You don’t have to give digital negativity your attention.

As of today, the debate on “Karen” (which is essentially calling a white feminist “Karen,” regardless of her actual name) is still happening. White women reject the name and liken it to the n-word, while Black people know that Karen is far from a slur and that the two are incomparable. “Karen” is a rather mild call out of those who fail to consider some of the social and economic privileges that can come with being a white woman.

But the “Karen” conversation has gotten to the point where people are acting as if they’re invested in the dialogue, but instead are just posting their hot takes. The problem arises when Black people unknowingly engage with these internet users, called trolls, and get worked up over a post from an anonymous social media account.

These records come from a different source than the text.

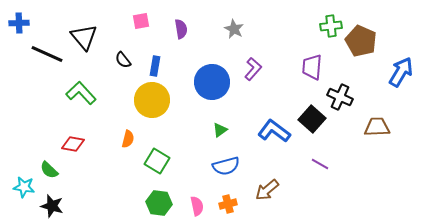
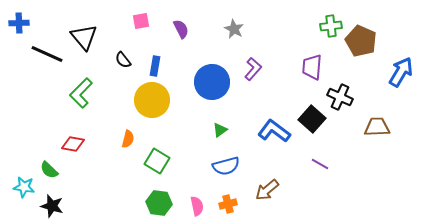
purple semicircle: rotated 18 degrees counterclockwise
green L-shape: rotated 92 degrees counterclockwise
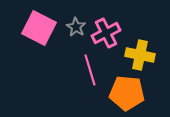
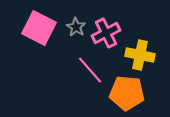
pink line: rotated 24 degrees counterclockwise
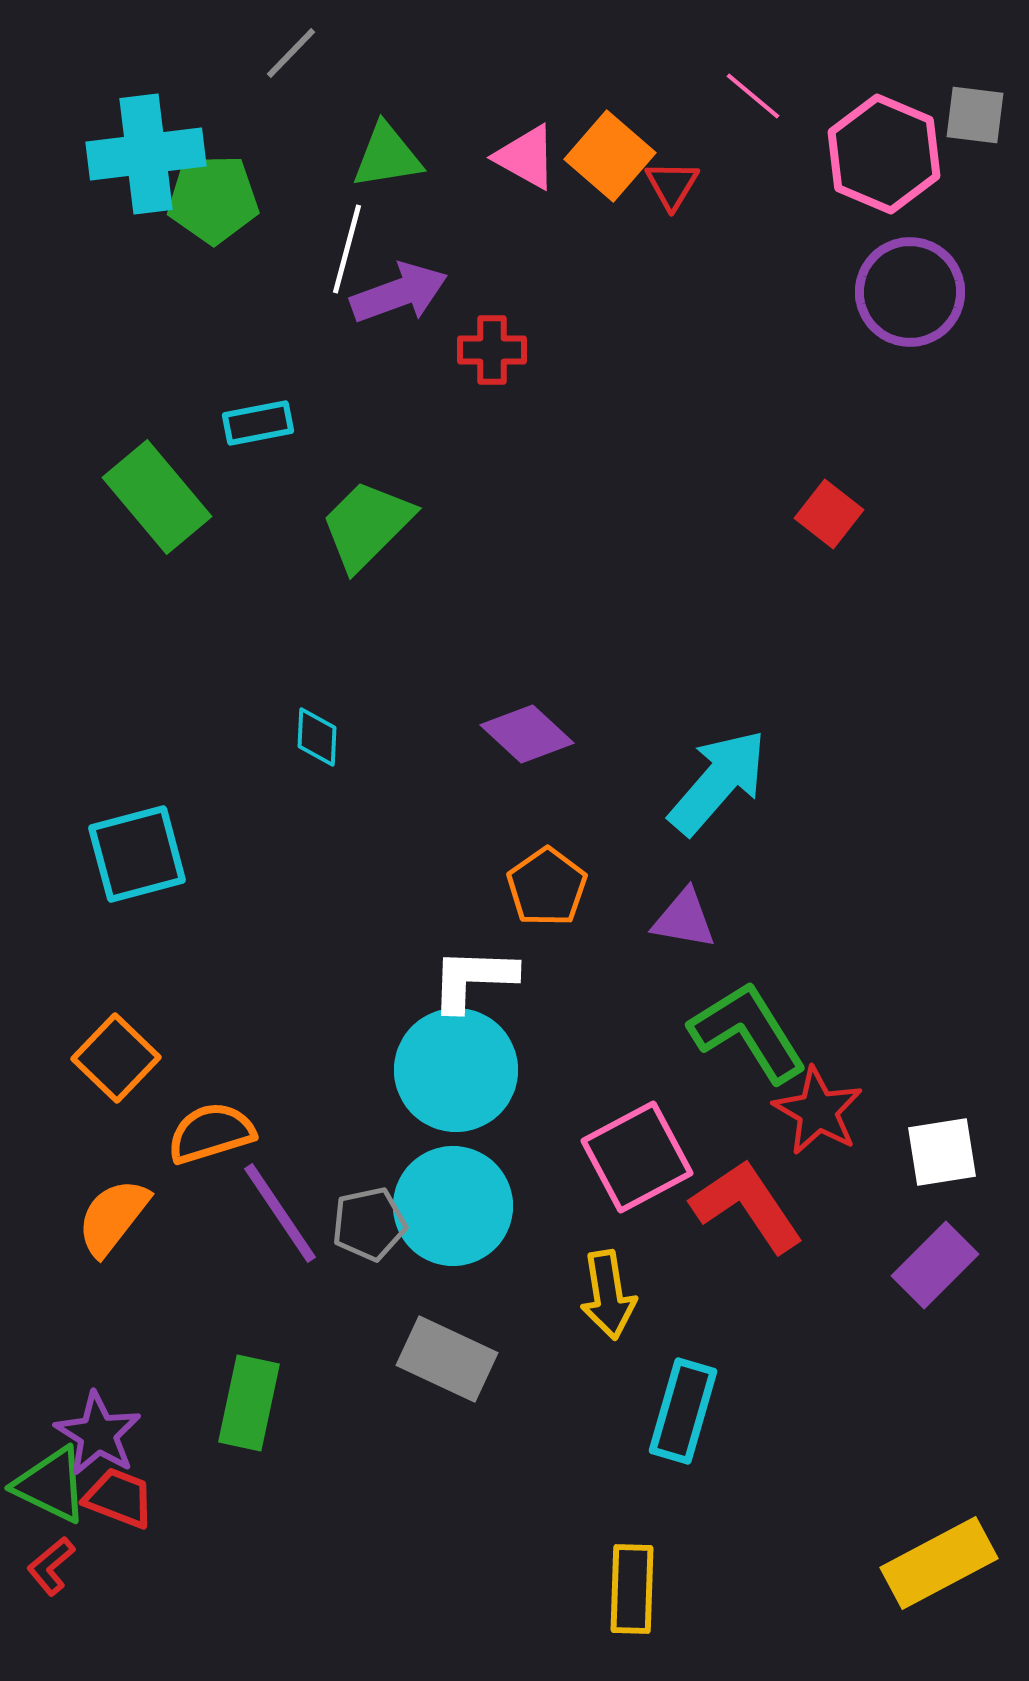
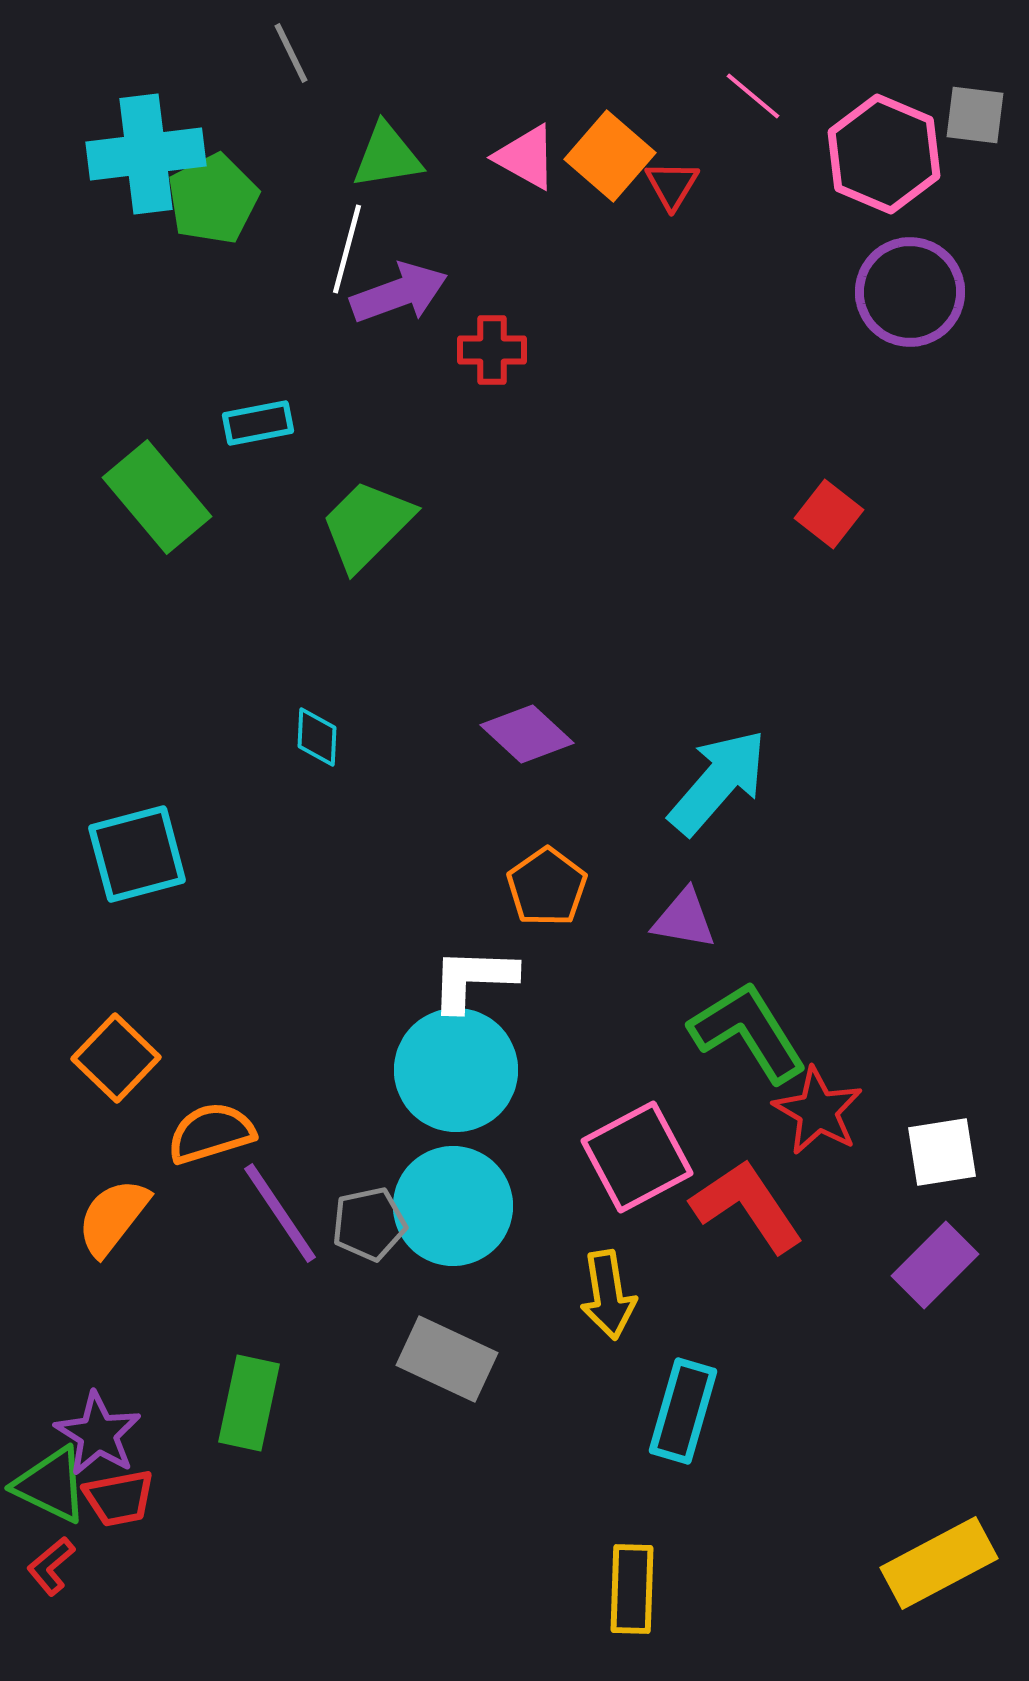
gray line at (291, 53): rotated 70 degrees counterclockwise
green pentagon at (213, 199): rotated 26 degrees counterclockwise
red trapezoid at (119, 1498): rotated 148 degrees clockwise
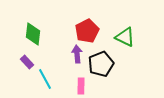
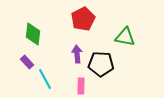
red pentagon: moved 4 px left, 12 px up
green triangle: rotated 15 degrees counterclockwise
black pentagon: rotated 25 degrees clockwise
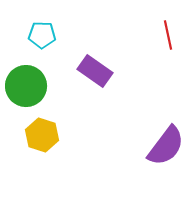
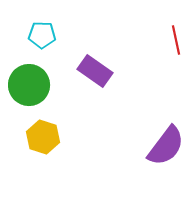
red line: moved 8 px right, 5 px down
green circle: moved 3 px right, 1 px up
yellow hexagon: moved 1 px right, 2 px down
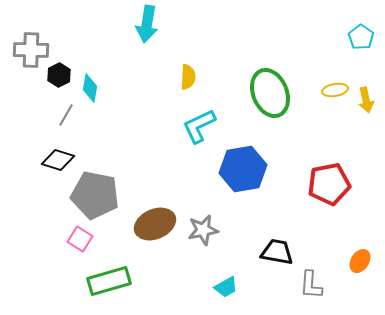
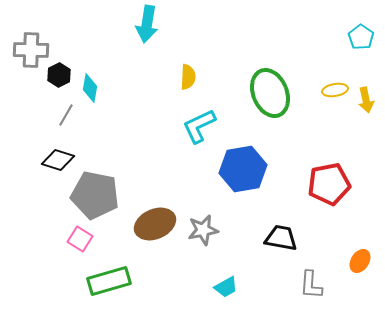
black trapezoid: moved 4 px right, 14 px up
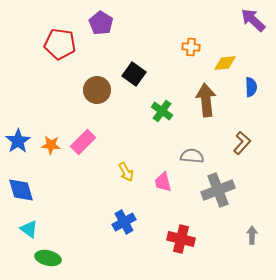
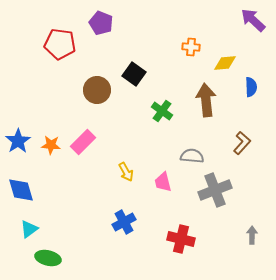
purple pentagon: rotated 10 degrees counterclockwise
gray cross: moved 3 px left
cyan triangle: rotated 48 degrees clockwise
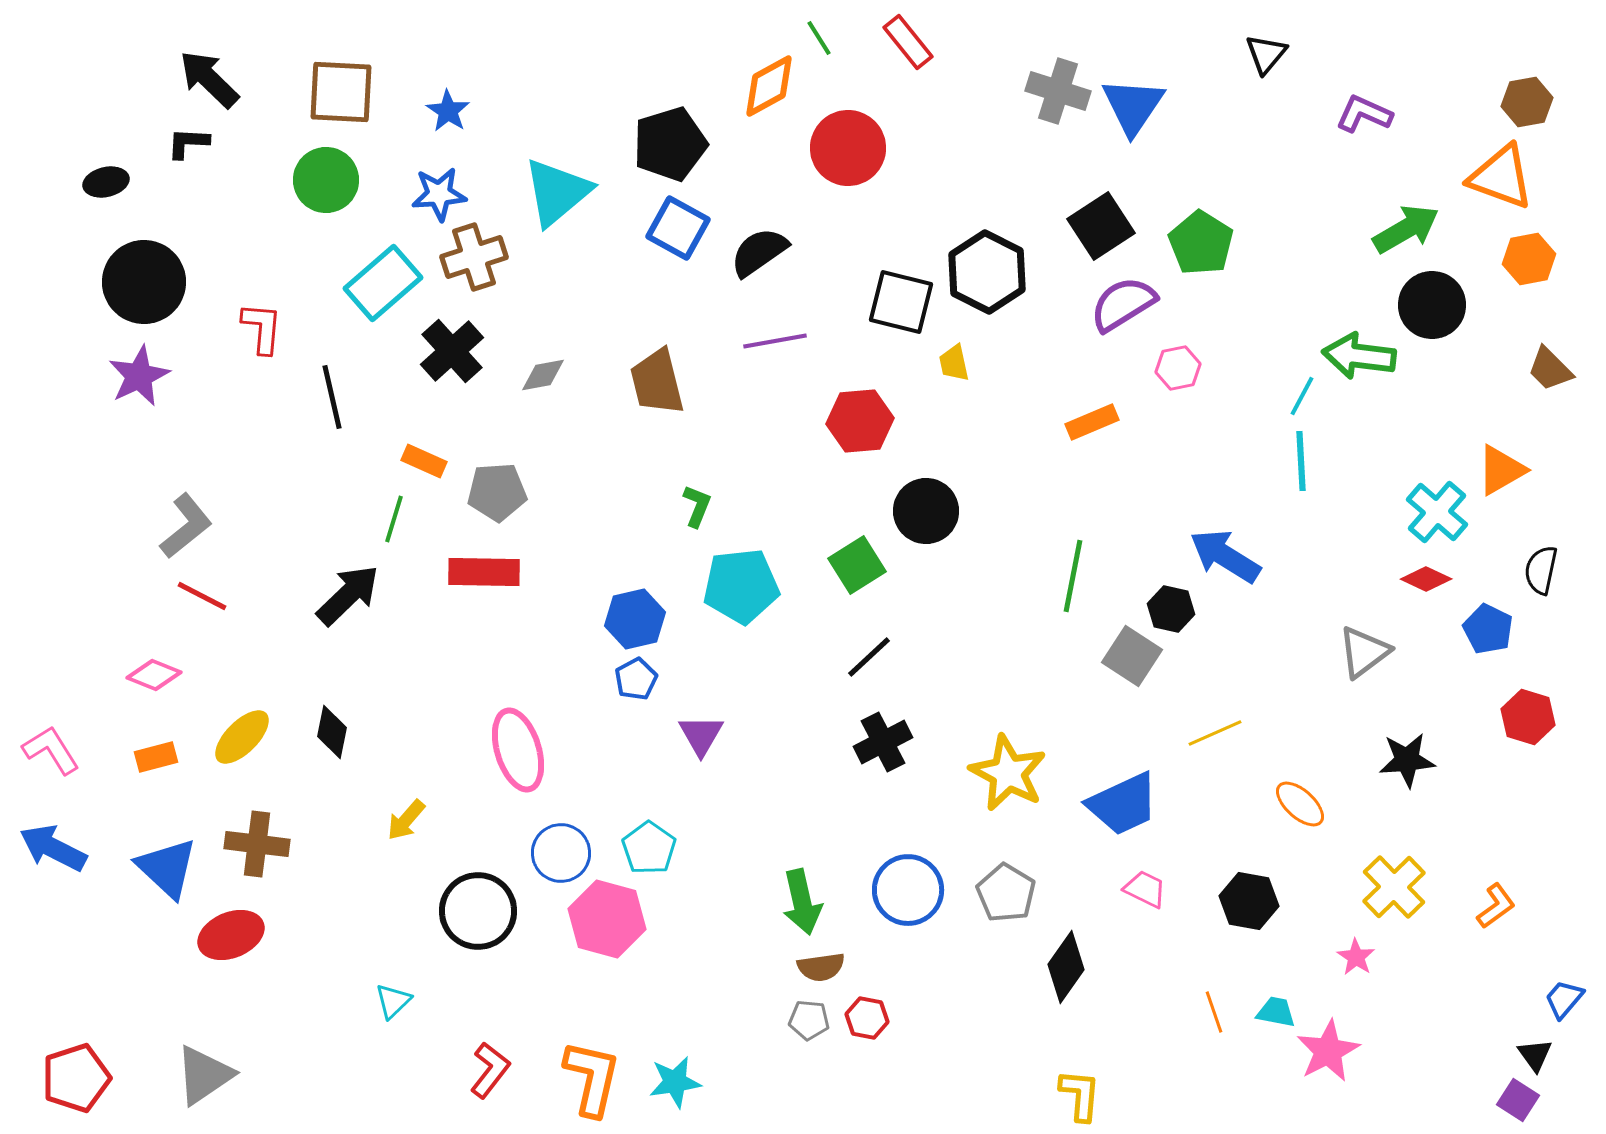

On April 19, a Twitter account under the name @EmillySwaven wrote “Yes. The K-word is stronger than the n-word, at least currently. Misogyny and patriarchy has been around longer than slavery. Just don’t use either, ok?” The tweet also had a note to millennials that included the line, “Calling a woman “Karen” is an attempt to get rid of women’s right to stand up for themselves. The major issue with this isn’t the ignorance of the tweet — it’s the account itself.

The Twitter account of “Emilly Swaven” was created in April 2020, and there are no other tweets beyond the one that was just shared. The bio reads “Actuvist,” and the misspelling is likely purposeful, as it seems its only point is to further irritate Black people. This is typical of trolls, or people who traverse the internet with the intention to incense others. Of course, there are less malicious trolls, who are aware of both themselves and meme culture, and share funny comments, but the “Karen” trolls are nothing of the sort. They understand the value of collective Black outrage and appreciate the attention — even if they have to receive from a secret account.

Speaking out against racism is an aspect of online activism. But when the racist you’re dealing with is operating anonymously, doesn’t care about being educated and only exists to agitate, then it may not be worth it.

Owning a troll might feel like a slam dunk, and it may help rack up online engagement. But to a troll, it’s fuel to keep making a mockery of Black rage.